Unfortunately, it’s not as funny as it could and should be. As I’ve said, Anderson is good, but the material is weak-ish (hehe). BLACK-ISH has some great moments, to be sure, but there are also some weird ones. Anderson sometimes stretches just too far for a laugh, and it leaves the realm of believability. Luckily, there is heart and familial relationships to help push the show along when it lags between laughs. It could be better than it is with the ingredients it already has, and hopefully it will be.

I think the element of BLACK-ISH I like least is Rainbow. As a wife, she’s a stock character, the career woman aspect no longer being exceptional enough to rate attention, and lacking anything else to define her, at least in the first episode. Several times during the viewing, I found myself wishing Anderson’s Guys with Kids TV wife, Tempestt Bledsoe from The Cosby Show, had been cast instead. Not only did Bledsoe do something more interesting with a very similar character, but she had oodles more chemistry with Anderson. Sadly, it’s probably too late to correct that.

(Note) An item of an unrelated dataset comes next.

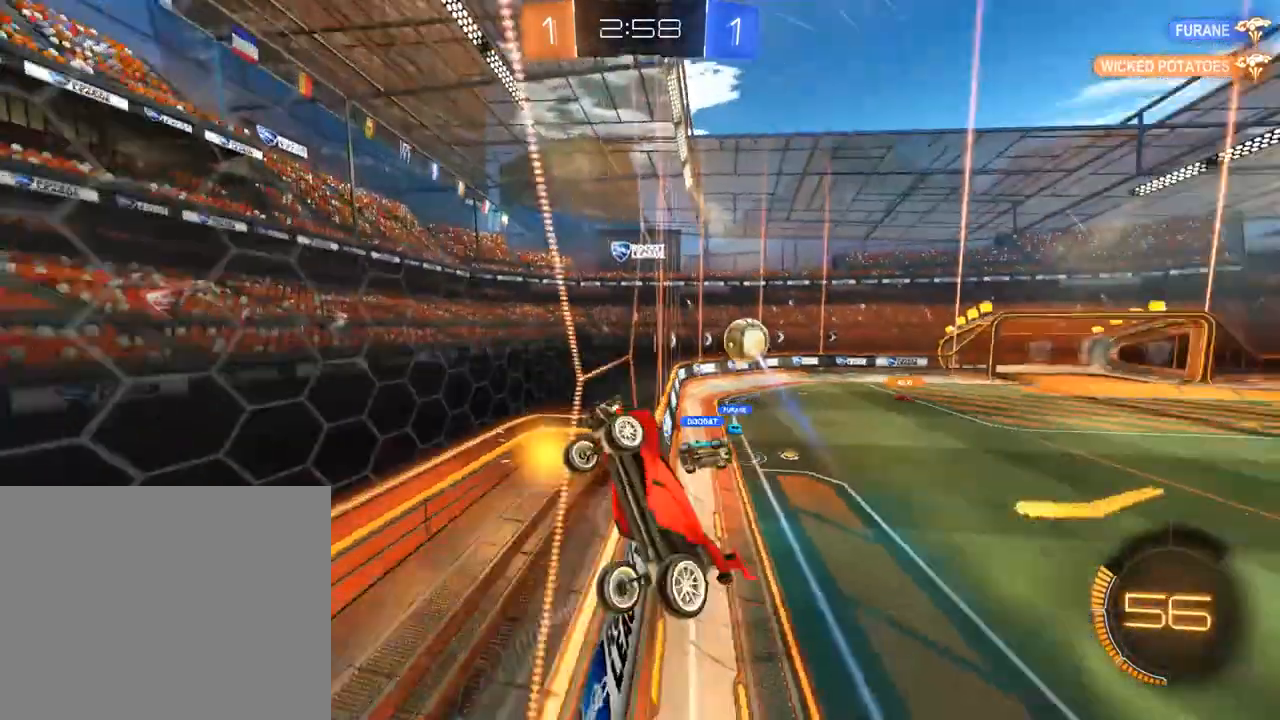
{"dt_ms": 500, "buttons": ["B", "L2"], "left_stick": "down-left", "right_stick": "center", "events": [[83, "B", "up"], [117, "L2", "down"], [150, "A", "down"], [250, "A", "up"], [450, "left_stick", "down-left"], [483, "B", "down"]]}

BLACK-ISH isn’t bad, and because it serves an important purpose, being the only current network sitcom with an all-black family, I hope it does well. The show’s take on current perceptions is sharp at times throughout. If the script could be cleaned up a bit, and often shows do improve past the pilot, it could definitely be a good addition to any DVR lineup.

BLACK-ISH premieres Wednesday, September 24th at 9:30 p.m. ET on ABC.